[PASSAGE TO READ]

In other words, people are buying gold as a hedge against inflation.
Here in China, our firm
SinoLatin Capital has been approached by numerous Chinese
companies specifically looking to acquire gold mines in Latin America. We've
studied the market for some time and we see China making several Latin
American gold mining acquisitions over the next few years. How can retail
investors benefit from these trends?
But back to China. How could China affect
the price of gold? We live in China and spend a lot of time with
local industry leaders and policy makers. We hear repeatedly that the time
has come to think seriously about how to survive the perceived dollar
devaluation. In some cases we note serious concern, and in other cases
absolute dread over a perceived dollar crash. Over the past six
months Beijing has made a series of moves to protect itself against a dollar
devaluation. In a recent "BRIC Summit" in Russia several months ago, Chinese
leaders came out strongly in favor of a new reserve currency to replace the
dollar (including the IMF's "SDR" currency). China is also quietly
purchasing mining assets and gold bullion. But the government has recently
gone further. According to Financial Sense:
As recently as 2002, the private ownership of gold was prohibited in China.
You could be jailed if caught with any in your possession. Beginning in
2009, in a stunning about-face, the central government removed all
restrictions. In fact, as Mineweb and other sources report now it is
actively pushing folks to buy some personal metal, with
China’s Central Television, the main
state-owned television company, running news programs cum infomercials,
letting the public know just how easy it is to purchase gold and silver as
an investment.

[/PASSAGE TO READ]
[GIVEN ENTRIES]

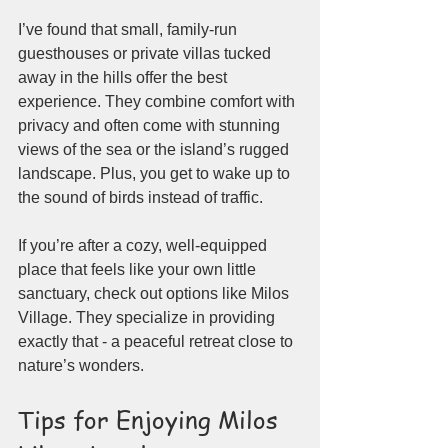
I’ve found that small, family-run 
guesthouses or private villas tucked 
away in the hills offer the best 
experience. They combine comfort with 
privacy and often come with stunning 
views of the sea or the island’s rugged 
landscape. Plus, you get to wake up to 
the sound of birds instead of traffic.
If you’re after a cozy, well-equipped 
place that feels like your own little 
sanctuary, check out options like Milos 
Village. They specialize in providing 
exactly that - a peaceful retreat close to 
nature’s wonders.
Tips for Enjoying Milos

[/GIVEN ENTRIES]

* INSTRUCTIONS:
• 1. According to the passage on China and gold, why has Beijing made moves such as backing a new reserve currency and buying gold bullion? Answer in one to three sentences.
• 2. Write the next part of the passage on China and gold, picking up right after its final sentence.

* ANSWERS BY TASK:
• 1. Beijing made these moves to protect itself against a devaluation of the dollar. The passage says local industry leaders and policy makers in China voice serious concern, and sometimes dread, over a perceived dollar crash.

• 2.
It truly is as simple as can be,
because every bank sells gold and silver bullion bars in four different
sizes to individuals.
(Try to find the same the next time you make the trek down to Wells Fargo.)
Mining companies are reportedly encouraging employees to convert some of
their wages to gold on payday. Gold is traded in some form 24 hours a day.
And paper proxies for the metal are also soaring in popularity.
There are persistent rumors that the export
of silver has already been banned. Gold could be next.
Thus China, which only yesterday was the
lowest per-capita consumer of gold in the world, is bidding to
become the biggest. Some analysts believe it will pass India – the top dog
since forever – as early as 2010. Clearly,
the government believes the country is strengthened if everyone who can
holds some hard currency.
All this suggests a mania in the making, and only in the formative stage.
Imagine if hundreds of millions of new consumers climb on that particular
bandwagon…
Gold is up 27% over the past 12 months and last week it hit the psychologically important US$1,000 mark. Could China propel this further? From our vantage point in Shanghai this is entirely possible.